» **Text segment**:

I'm a begginer with PyTorch and I'm attempting to implement student-teacher architecture by initializing two networks with different hidden sizes from the same class. It seems the first network initialization influences the second one, more specifically I get different losses on the student network when initializing the teacher network first, even though I’m training the student network independently of the teacher.
My NN class uses a Linear layer followed by a BatchNorm1d layer and I'm initializing the BatchNorm weights using nn.init.uniform_
. So I’m guessing this is what causes the first initialization to influence the second, either the BatchNorm layer or Linear layer is keeping some running statistics from the first initialization.
I've tried resetting the running stats on the BatchNorm using reset_running_stats()
but that didn't change anything. Any ideas on how to solve this? Thanks.

» **Action item A**: Shorten the paragraph of the PyTorch post that starts "I'm a begginer with PyTorch", keeping its main facts.
» **Action item B**: From the PyTorch post, output the stretch from "I'm a begginer" through "of the teacher." word for word.
» **Action item C**: Write the next part of the PyTorch post, picking up after its last sentence.

» **Dataset content**:
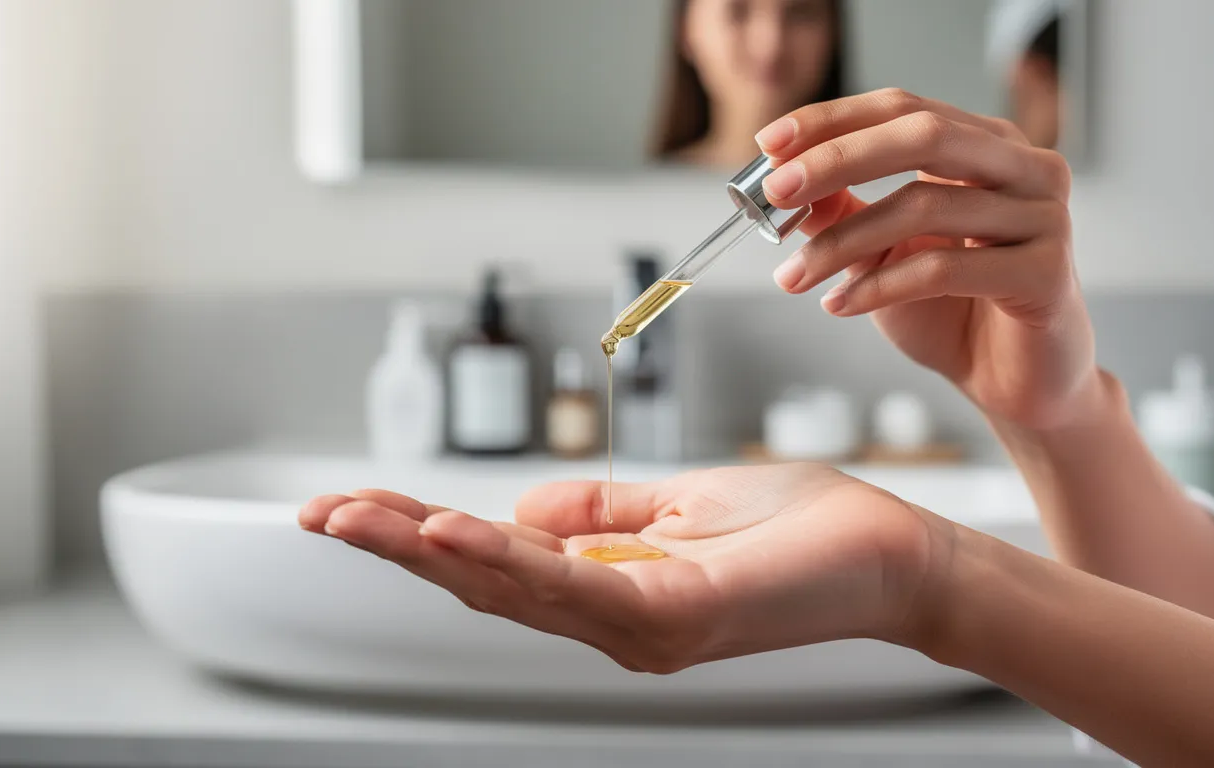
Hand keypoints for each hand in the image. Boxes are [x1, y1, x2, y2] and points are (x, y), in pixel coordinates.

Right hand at [298, 464, 945, 673]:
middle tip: (320, 514)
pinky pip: (576, 588)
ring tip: (358, 518)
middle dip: (396, 548)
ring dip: (427, 551)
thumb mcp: (678, 501)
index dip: (418, 538)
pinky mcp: (676, 617)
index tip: (350, 506)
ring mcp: (640, 628)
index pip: (495, 563)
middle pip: (483, 582)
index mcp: (609, 589)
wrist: (893, 552)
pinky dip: (507, 557)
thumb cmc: (799, 528)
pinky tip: (450, 529)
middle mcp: (613, 621)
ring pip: (512, 588)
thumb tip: (522, 506)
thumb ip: (599, 510)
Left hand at [756, 88, 1099, 429]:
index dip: (833, 121)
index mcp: (986, 144)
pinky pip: (944, 270)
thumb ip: (843, 210)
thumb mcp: (882, 251)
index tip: (769, 143)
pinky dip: (880, 286)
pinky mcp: (1046, 272)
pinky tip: (840, 305)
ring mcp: (1044, 216)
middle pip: (923, 136)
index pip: (903, 108)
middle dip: (838, 159)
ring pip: (925, 206)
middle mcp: (1024, 167)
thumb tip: (784, 178)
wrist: (1011, 381)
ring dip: (843, 243)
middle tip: (775, 191)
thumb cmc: (951, 310)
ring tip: (794, 276)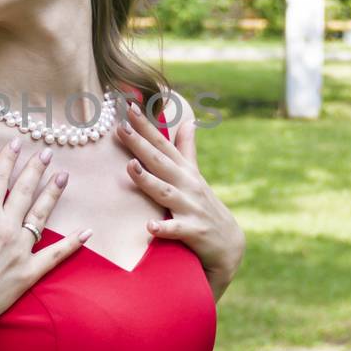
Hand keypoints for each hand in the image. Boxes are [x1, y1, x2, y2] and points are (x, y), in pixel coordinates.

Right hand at [0, 139, 89, 337]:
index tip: (17, 142)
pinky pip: (55, 256)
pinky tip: (86, 232)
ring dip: (52, 195)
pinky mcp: (28, 273)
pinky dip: (72, 244)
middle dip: (35, 169)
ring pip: (41, 216)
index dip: (8, 158)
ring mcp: (20, 251)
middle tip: (47, 153)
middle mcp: (6, 228)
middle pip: (24, 191)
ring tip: (62, 177)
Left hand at [116, 99, 244, 299]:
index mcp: (184, 171)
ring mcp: (191, 207)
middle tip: (121, 127)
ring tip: (131, 167)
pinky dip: (164, 228)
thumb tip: (188, 121)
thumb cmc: (204, 206)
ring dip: (149, 180)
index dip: (146, 126)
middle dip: (141, 144)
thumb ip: (187, 149)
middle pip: (160, 162)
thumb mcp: (195, 176)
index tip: (128, 106)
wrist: (229, 244)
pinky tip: (150, 226)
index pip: (162, 144)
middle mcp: (187, 185)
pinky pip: (177, 229)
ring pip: (166, 192)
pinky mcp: (194, 231)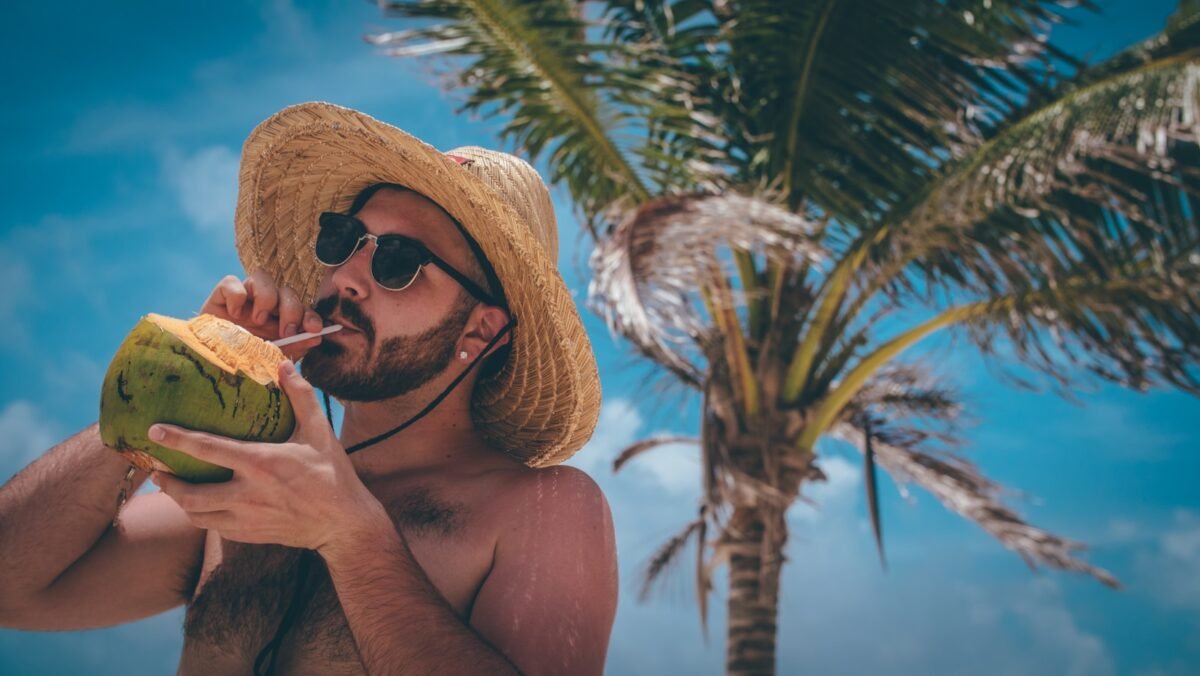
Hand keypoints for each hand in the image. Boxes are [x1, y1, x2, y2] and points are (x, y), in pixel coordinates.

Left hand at [147, 360, 386, 551]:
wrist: (343, 524)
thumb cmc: (332, 474)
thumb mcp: (319, 432)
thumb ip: (301, 397)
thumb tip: (285, 366)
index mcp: (261, 464)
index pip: (209, 449)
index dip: (178, 439)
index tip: (154, 431)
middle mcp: (248, 495)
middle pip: (191, 494)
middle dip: (166, 482)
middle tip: (156, 469)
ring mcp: (247, 519)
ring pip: (197, 515)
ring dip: (179, 501)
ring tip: (171, 487)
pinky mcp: (250, 534)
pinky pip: (214, 527)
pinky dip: (201, 515)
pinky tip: (201, 505)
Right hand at [200, 270, 325, 360]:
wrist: (210, 367)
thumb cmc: (244, 364)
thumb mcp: (272, 359)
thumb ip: (294, 348)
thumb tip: (317, 337)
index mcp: (280, 320)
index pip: (303, 309)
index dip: (311, 316)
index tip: (315, 330)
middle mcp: (264, 306)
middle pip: (287, 292)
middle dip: (292, 310)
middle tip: (286, 331)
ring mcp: (243, 298)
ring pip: (262, 277)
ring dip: (267, 298)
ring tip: (259, 320)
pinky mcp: (220, 296)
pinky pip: (231, 281)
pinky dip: (236, 295)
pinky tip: (234, 315)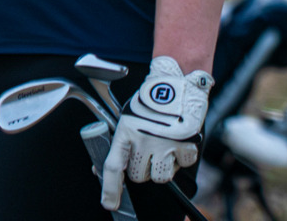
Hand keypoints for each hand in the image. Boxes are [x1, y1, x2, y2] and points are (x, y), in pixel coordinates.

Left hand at [101, 56, 211, 207]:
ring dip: (160, 167)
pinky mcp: (186, 146)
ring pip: (159, 177)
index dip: (110, 189)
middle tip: (146, 151)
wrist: (176, 83)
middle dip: (141, 168)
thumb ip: (119, 144)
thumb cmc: (149, 101)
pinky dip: (180, 159)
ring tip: (162, 147)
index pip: (114, 167)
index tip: (109, 203)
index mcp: (126, 131)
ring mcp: (166, 144)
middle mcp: (145, 139)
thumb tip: (100, 171)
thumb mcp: (126, 118)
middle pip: (138, 176)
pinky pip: (181, 167)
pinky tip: (176, 142)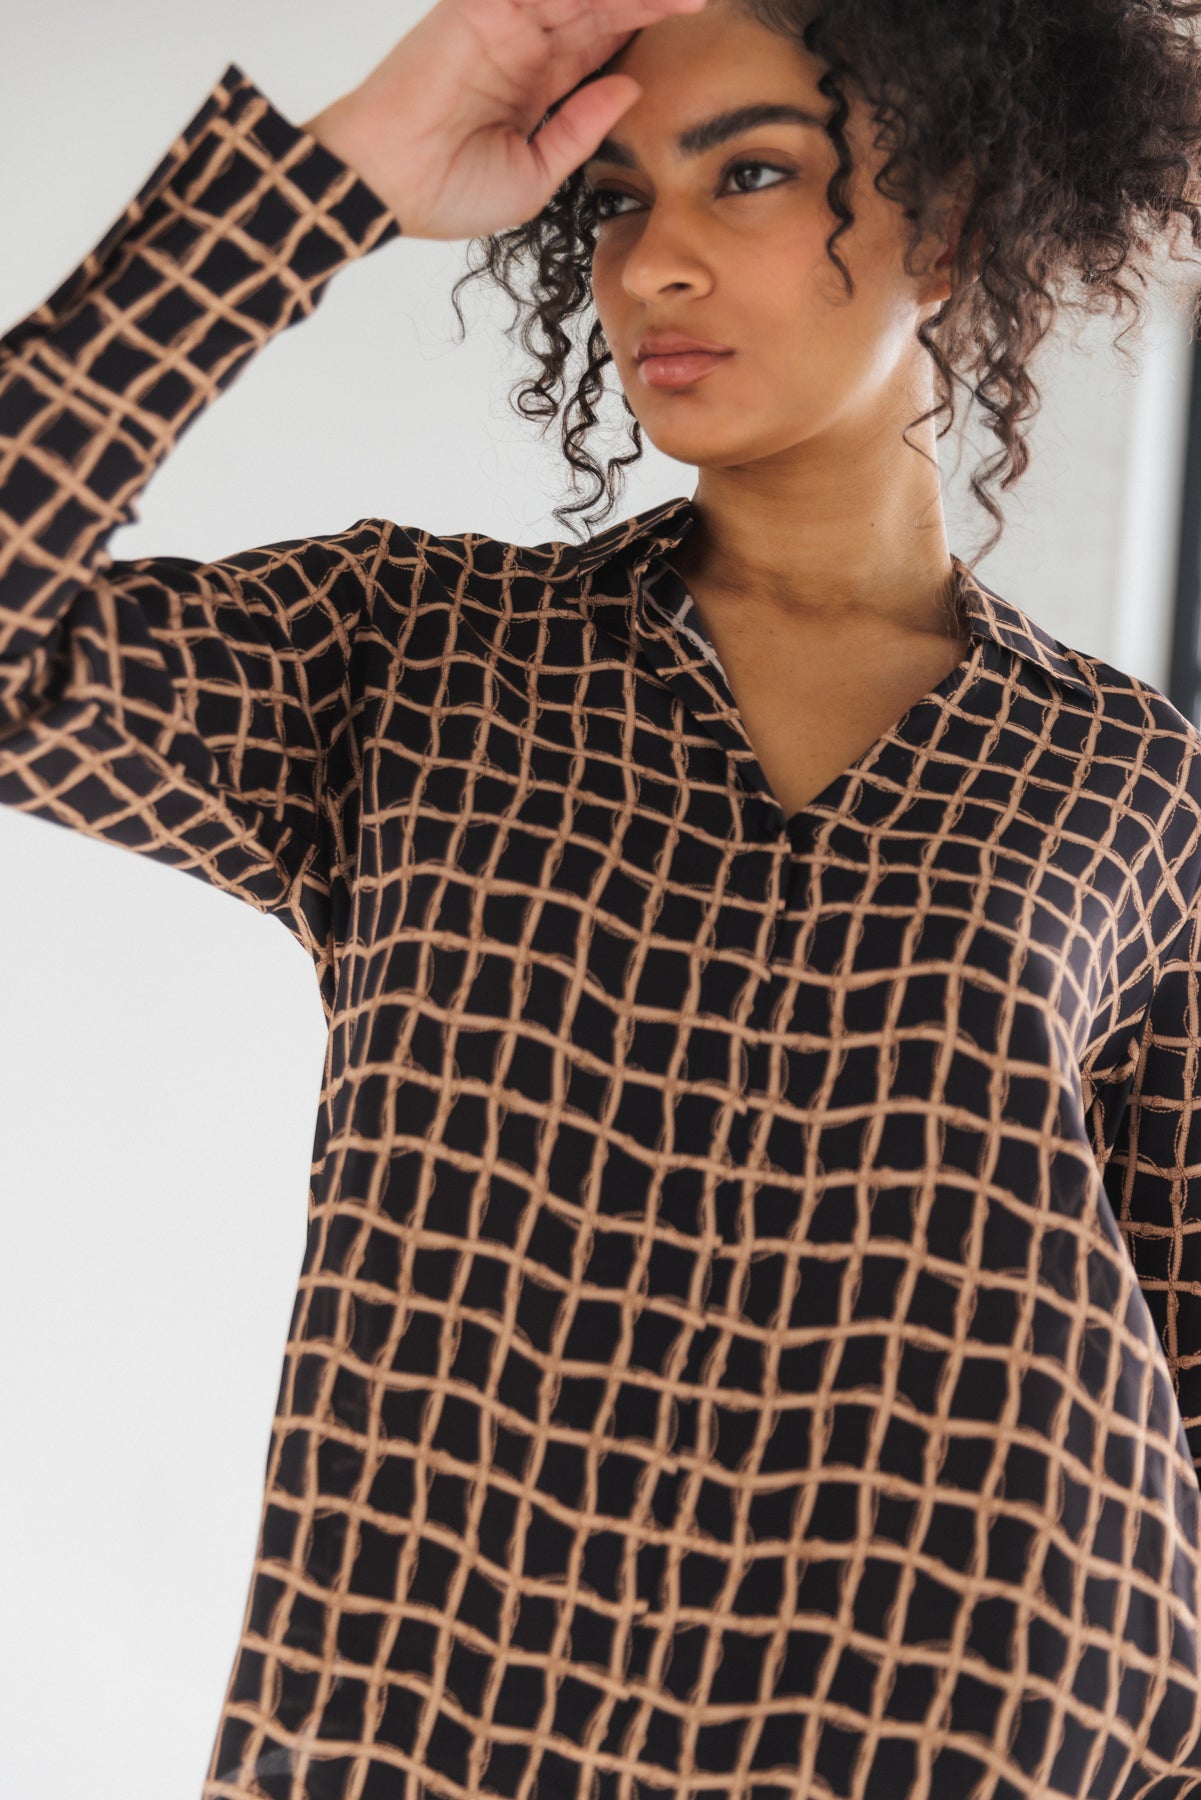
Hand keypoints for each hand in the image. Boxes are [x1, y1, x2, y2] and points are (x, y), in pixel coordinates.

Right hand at [302, 0, 708, 240]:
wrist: (386, 185)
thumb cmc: (446, 193)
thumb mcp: (535, 175)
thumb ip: (581, 129)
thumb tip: (629, 85)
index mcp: (537, 85)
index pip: (603, 45)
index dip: (646, 29)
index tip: (695, 20)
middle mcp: (524, 45)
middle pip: (602, 8)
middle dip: (652, 2)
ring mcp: (504, 22)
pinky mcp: (480, 7)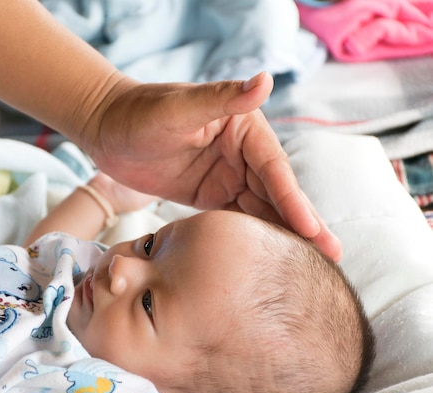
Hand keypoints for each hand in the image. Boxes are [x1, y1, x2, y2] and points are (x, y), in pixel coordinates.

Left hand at [81, 72, 341, 260]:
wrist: (106, 130)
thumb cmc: (139, 112)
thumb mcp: (178, 107)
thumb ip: (221, 99)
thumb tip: (265, 79)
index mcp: (244, 129)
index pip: (274, 169)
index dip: (293, 201)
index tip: (313, 231)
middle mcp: (243, 153)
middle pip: (277, 194)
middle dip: (303, 225)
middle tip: (332, 257)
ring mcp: (227, 176)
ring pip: (261, 210)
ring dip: (283, 237)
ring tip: (310, 267)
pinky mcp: (210, 195)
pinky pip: (236, 220)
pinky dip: (253, 239)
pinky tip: (268, 260)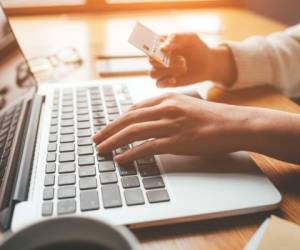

» **Task output A**: The writer, new to PyTorch, is building a student-teacher setup by creating two networks with different hidden sizes from the same class. Initializing the teacher network first changes the student network's losses, even though the student is trained independently of the teacher.

» **Task output B**:
I'm a begginer with PyTorch and I'm attempting to implement student-teacher architecture by initializing two networks with different hidden sizes from the same class. It seems the first network initialization influences the second one, more specifically I get different losses on the student network when initializing the teacher network first, even though I’m training the student network independently of the teacher.

» **Task output C**:
Guaranteeing reproducible results when using neural networks is quite hard by the sheer amount of randomness involved. However, one way to limit the sources of randomness is by setting seeds.
This can be done in pytorch with:
import torch
torch.manual_seed(seed) # seed is any number of your choice
You were probably getting different results depending on the order of initialization because both networks were somehow using the same random number generator.
When dealing with multiple networks, try to set the seed right before instantiating the models to make them both receive the same numbers from the RNG. Something like:
torch.manual_seed(seed)
student = StudentNetwork()
torch.manual_seed(seed) # same seed as previous call
teacher = TeacherNetwork()